2. No evangelho, a distinção é clara
desde o início: o apelo à conversão com o baptismo como ritual de ruptura,
tendo sido o mundo político-religioso quem condenou os dois que apelavam à
conversão, João Baptista e Jesus. Este opôs Deus não apenas ao Dinheiro (Mateus
6,24) e ao poder político ocupante de César (idem 22,21) mas também ao Deus dos
mortos (“ele não é um Deus de mortos mas de vivos”, Marcos 12,27), isto é, ao
poder religioso do Templo, como mostra uma palavra dirigida a alguém que queria
seguir o mestre mas primeiro devia enterrar o seu pai: “deixa os mortos enterrarem
os seus mortos” (Lucas 9,60); o Deus dos mortos é o dos antepassados mortos e
enterrados, donde deriva a religião. Durante alguns séculos, o cristianismo foi
um movimento espiritual no meio de outros no império romano, foi mesmo perigoso
ser cristão em certa épocas, mas depois os Césares escolheram-no como religião
oficial em vez da ancestral. Em poucas gerações no Ocidente, o cristianismo
tornou-se religião holística ancestral, o baptismo tornado rito de bebés, sinal
evidente da mutação. Mas há outro sinal muito mais óbvio: a partir daí, a
religião não deixou de parir nas suas margens movimentos espirituais que se
referiam à aposta evangélica adulta contra os senhores deste mundo. O problema
destes movimentos foi terem-se tornado rapidamente ‘religiosos’, integrados na
hierarquia (o frade é pobre mas a Ordem é rica), donde que tiveram que surgir
outros, até à Reforma de Lutero, que visitara Roma na altura da construção da
Basílica de S. Pedro, financiada pela ‘venda’ de indulgências: o protestantismo
foi claramente espiritual na sua eclosão, mas também se tornou religião por sua
vez, com dissidências espirituais incessantes até aos carismáticos recentes.

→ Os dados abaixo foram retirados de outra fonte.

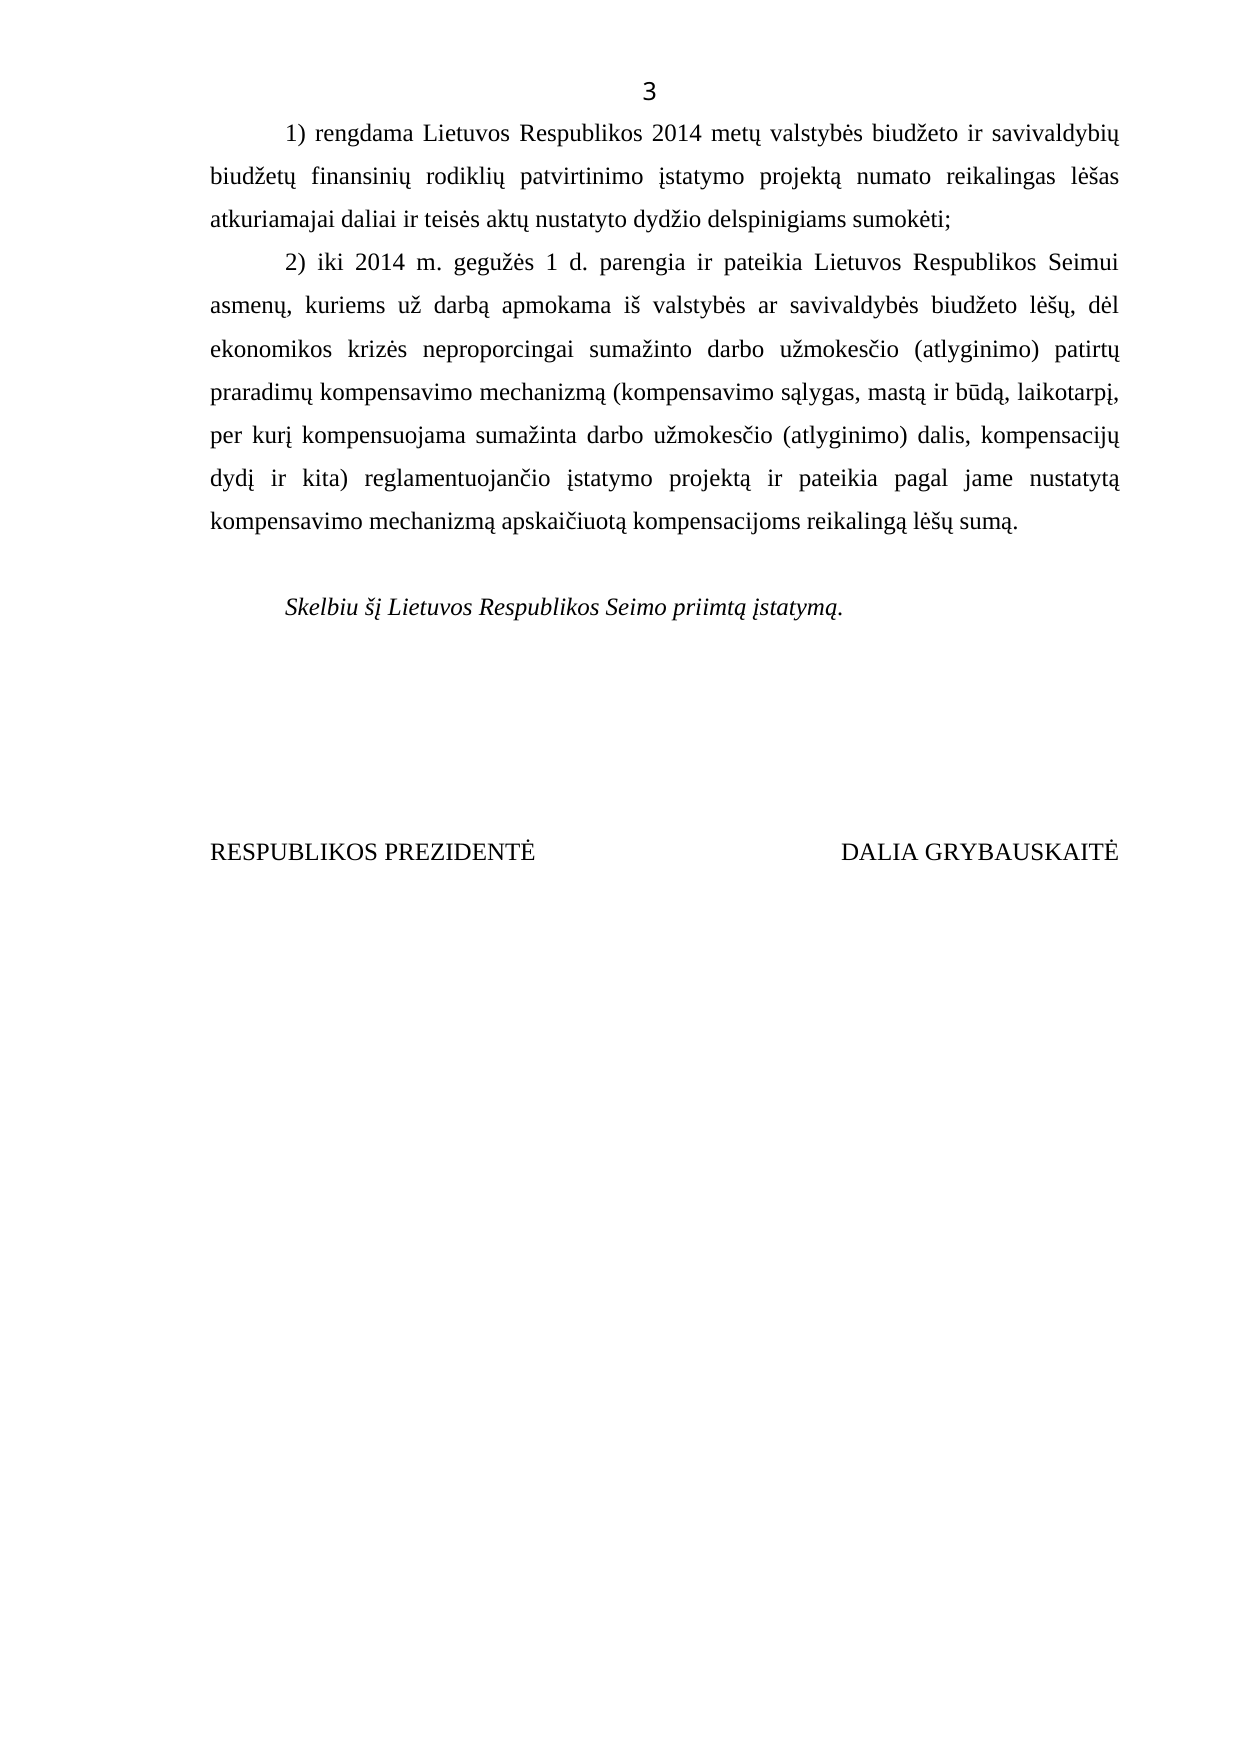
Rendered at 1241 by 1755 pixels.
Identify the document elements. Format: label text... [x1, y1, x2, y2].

text 2) iki 2014 m. gegužės 1 d. parengia ir pateikia Lietuvos Respublikos Seimui asmenų, kuriems už darbą apmokama iš valstybės ar savivaldybės biudžeto lėšų, dėl ekonomikos krizės neproporcingai sumažinto darbo užmokesčio (atlyginimo) patirtų praradimų kompensavimo mechanizmą (kompensavimo sąlygas, mastą ir būdą, laikotarpį, per kurį kompensuojama sumažinta darbo užmokesčio (atlyginimo) dalis, kompensacijų dydį ir kita) reglamentuojančio įstatymo projektą ir pateikia pagal jame nustatytą kompensavimo mechanizmą apskaičiuotą kompensacijoms reikalingą lėšų sumą. [210, 247, 1120, 535]
text Skelbiu šį Lietuvos Respublikos Seimo priimtą įstatymą. [210, 592, 1120, 621]
text RESPUBLIKOS PREZIDENTĖ DALIA GRYBAUSKAITĖ [210, 837, 1120, 866]
text 1) rengdama Lietuvos Respublikos 2014 metų valstybės biudžeto ir savivaldybių biudžetų finansinių rodiklių patvirtinimo įstatymo projektą numato reikalingas lėšas atkuriamajai daliai ir teisės aktų nustatyto dydžio delspinigiams sumokėti; [210, 118, 1120, 233]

3. A escrita na base do espiritual
(por isso o catolicismo fechou a Bíblia em latim, ainda assim era na minha
meninice) avalia criticamente o saber recebido de antepassados. A Filosofia de
Sócrates e Platão é indissociavelmente espiritual e intelectual (basta ler o Fédon), a busca do saber sendo da virtude também, foi
Aristóteles quem contribuiu para a separação das águas. Mas quem conheceu gente
dedicada ao saber ou à música ou outras artes que cultivava acima de qualquer
dos gostos de que o mundo vive, como os encontramos por vezes nas nossas escolas, Rómulo de Carvalho ou
Óscar Lopes, pode ter percebido que não é necessário crer numa divindade para
se ser espiritual e intelectual sem separação entre saber e modo de viver.

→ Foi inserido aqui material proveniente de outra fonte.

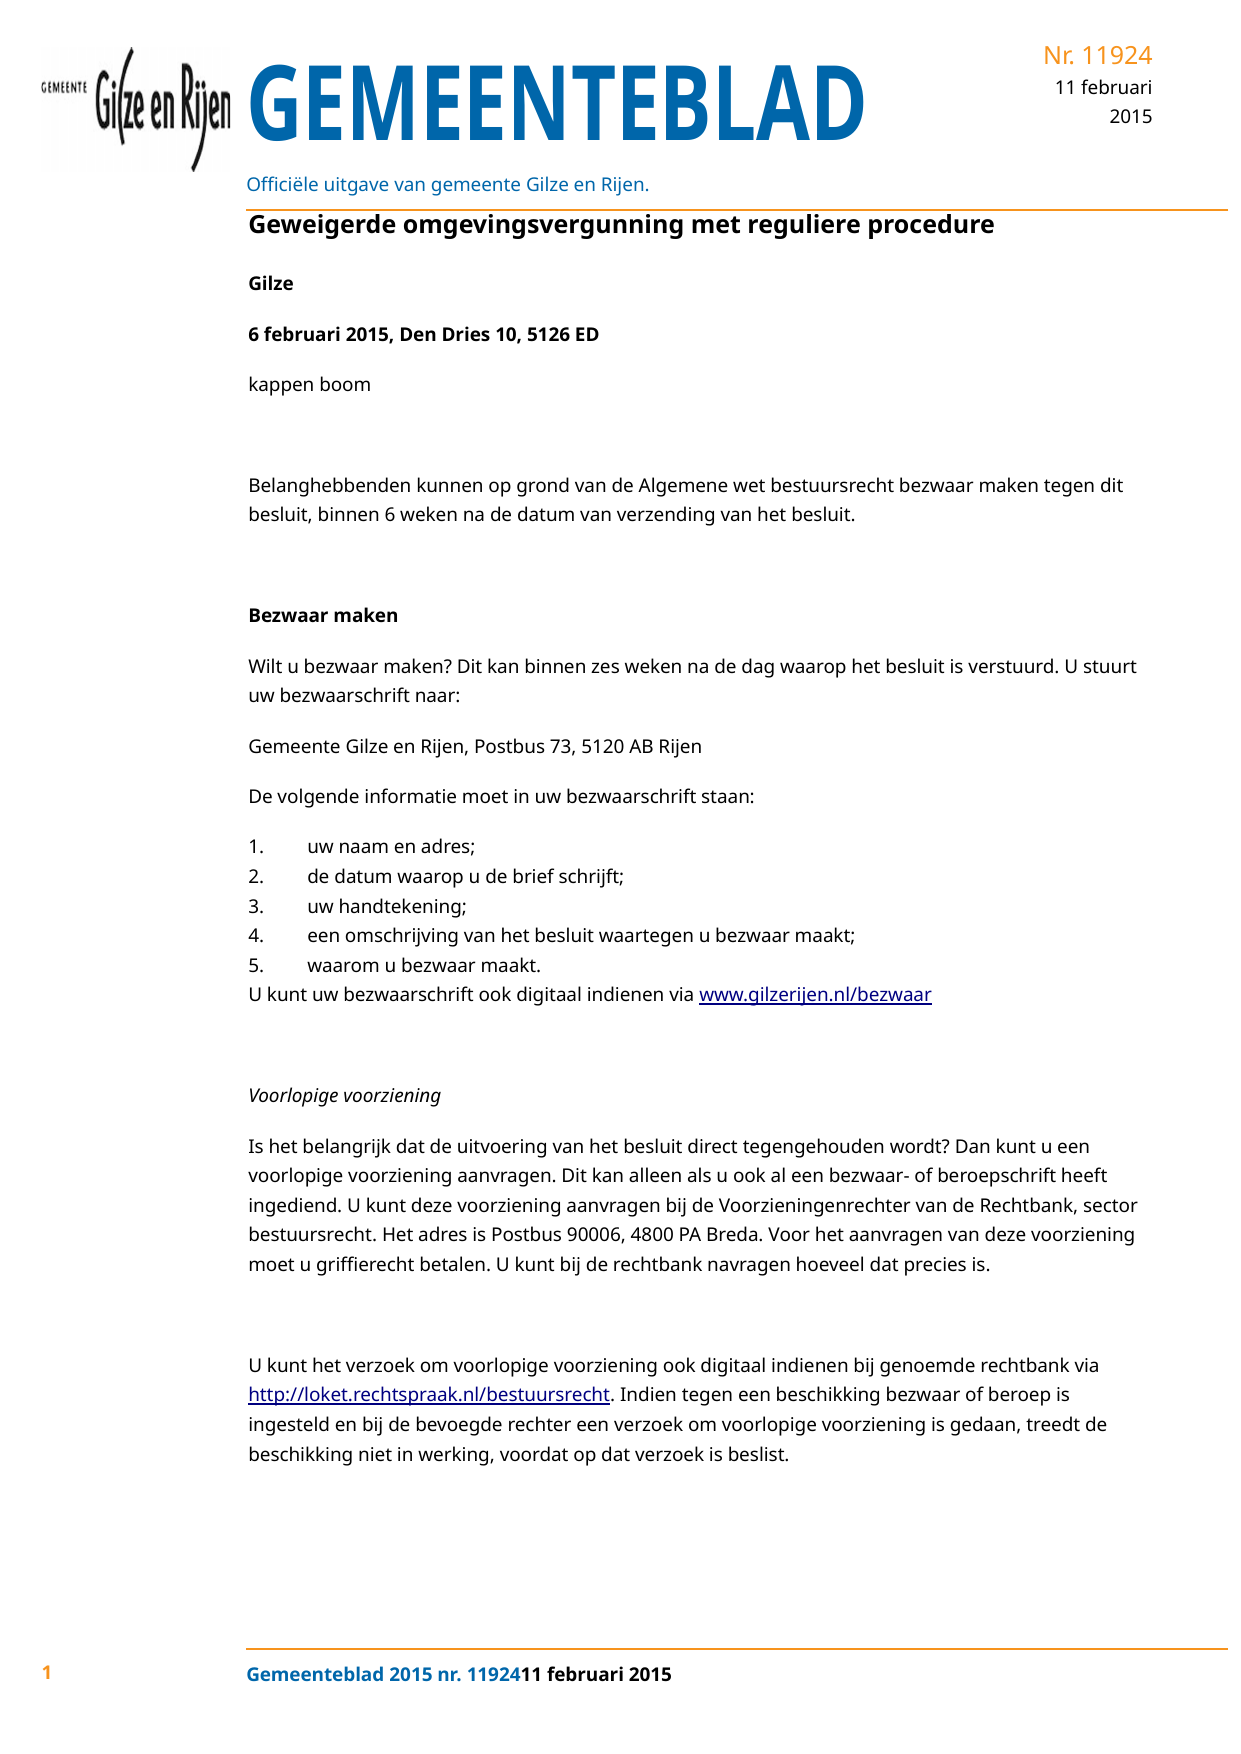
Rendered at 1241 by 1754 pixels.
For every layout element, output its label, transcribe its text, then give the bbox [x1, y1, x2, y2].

4. Os gestos e falas de simplicidade
do novo bispo de Roma Francisco foram acolhidos como sinais espirituais de bom
augúrio, continuará essa simplicidade do viver, esperemos. Mas no contexto religioso
imponente de basílicas, bancos e espectáculo mediático, vai ser bem difícil, creio, a tarefa quase impossível de trazer as gentes do religioso ao
espiritual e à sua ruptura, em tempos em que a crise nos assola e traz de volta
a miséria que julgávamos ultrapassada de vez. Faz parte de ser espiritual hoje
que, crentes ou não, demos as mãos – livres e solidárias – contra a dominação
da alta finança sobre o medíocre poder político e os médias ao seu serviço.
5. Francisco é como Obama: seduzem pela sua autenticidade, rara em políticos e religiosos; mas o contexto de poder, americano e vaticano, não pode deixar de criar decepções.